(Information given begins)
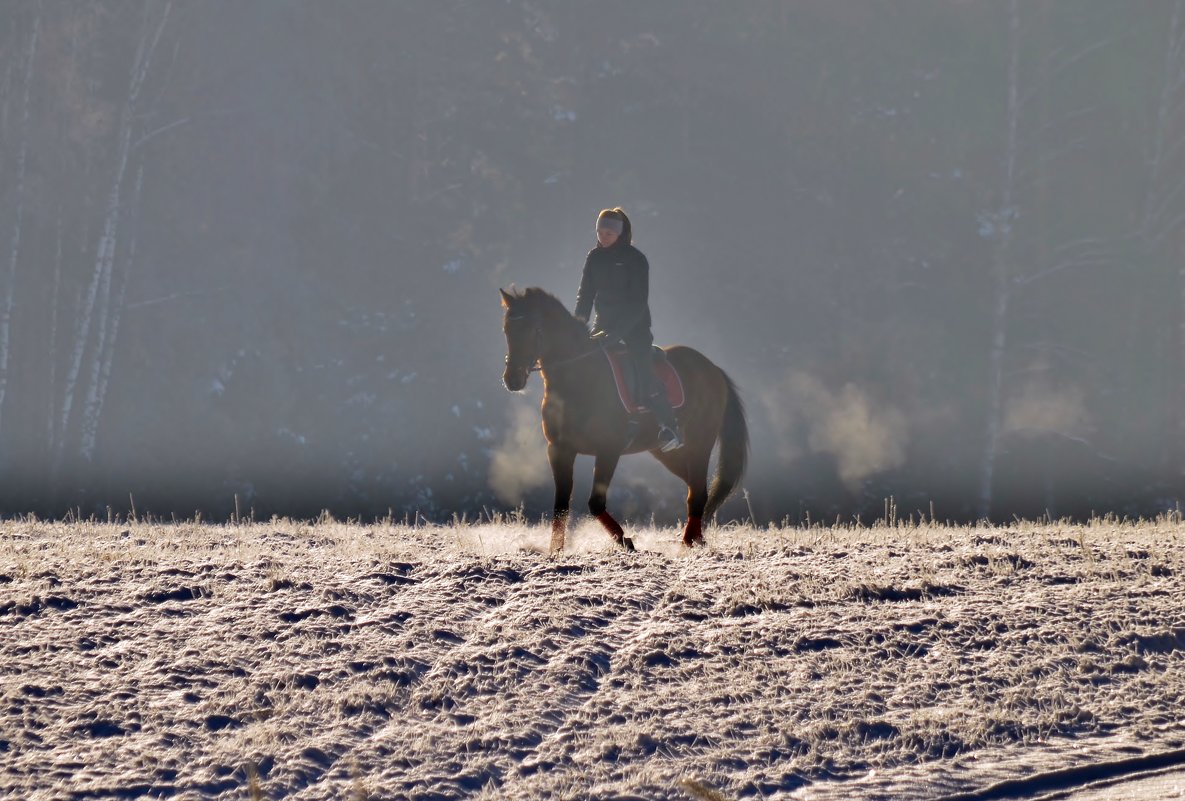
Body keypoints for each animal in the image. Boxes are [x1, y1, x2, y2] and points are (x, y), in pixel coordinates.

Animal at [500, 284, 748, 554]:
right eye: (507, 330)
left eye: (535, 330)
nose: (512, 379)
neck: (578, 379)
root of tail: (713, 370)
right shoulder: (559, 449)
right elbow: (561, 505)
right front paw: (556, 551)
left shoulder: (609, 450)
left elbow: (596, 502)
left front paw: (625, 541)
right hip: (667, 453)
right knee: (697, 486)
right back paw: (696, 538)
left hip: (699, 445)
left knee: (698, 492)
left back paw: (689, 541)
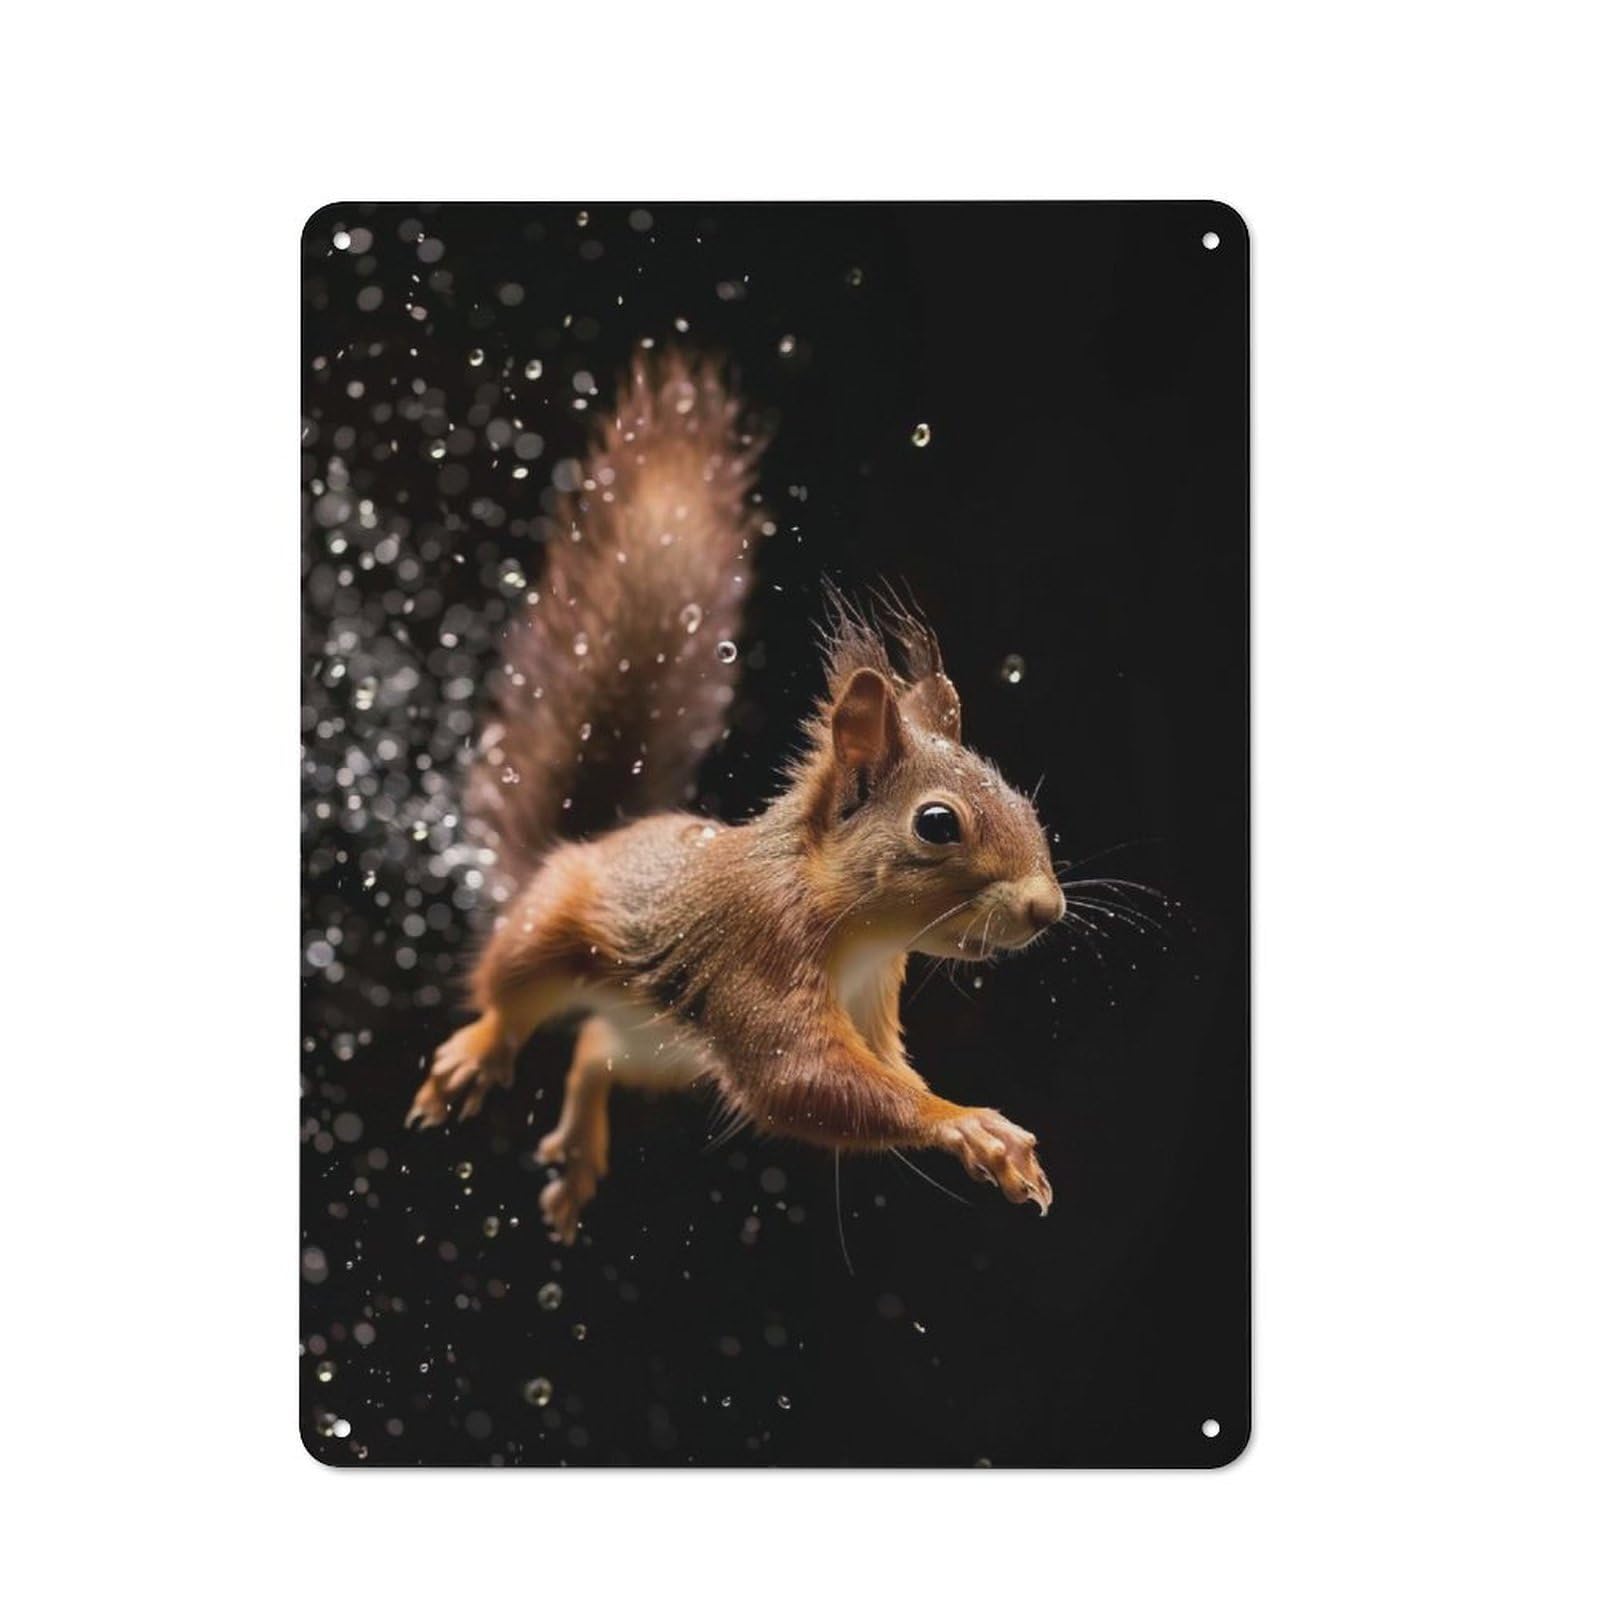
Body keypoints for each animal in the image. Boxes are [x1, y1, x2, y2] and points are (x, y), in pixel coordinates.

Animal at [407, 351, 1065, 1242]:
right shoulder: (760, 947)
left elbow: (877, 1071)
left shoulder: (874, 998)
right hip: (546, 934)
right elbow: (799, 1077)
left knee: (593, 1051)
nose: (1047, 909)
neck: (851, 925)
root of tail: (587, 844)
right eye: (937, 824)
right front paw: (967, 1124)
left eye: (1027, 804)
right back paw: (472, 1058)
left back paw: (577, 1154)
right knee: (507, 1000)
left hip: (661, 1050)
(Information given ends)
§ **Your objective**: All that should be printed is the run of lines above from the one with "right elbow: (561, 505)" through the one with "right shoulder: (760, 947)", both included, exactly as given, with pictures left out.

§ **Solved exercise**:
right elbow: (561, 505)
right front paw: (556, 551)
left shoulder: (609, 450)
left elbow: (596, 502)
left front paw: (625, 541)
right hip: (667, 453)
right knee: (697, 486)
right back paw: (696, 538)
left hip: (699, 445)
left knee: (698, 492)
left back paw: (689, 541)
Body keypoints for each animal in the image. Boxes are [x1, y1, x2, y2] and points are (x, y), in pixel coordinates.

Animal at [407, 351, 1065, 1242]:
right shoulder: (760, 947)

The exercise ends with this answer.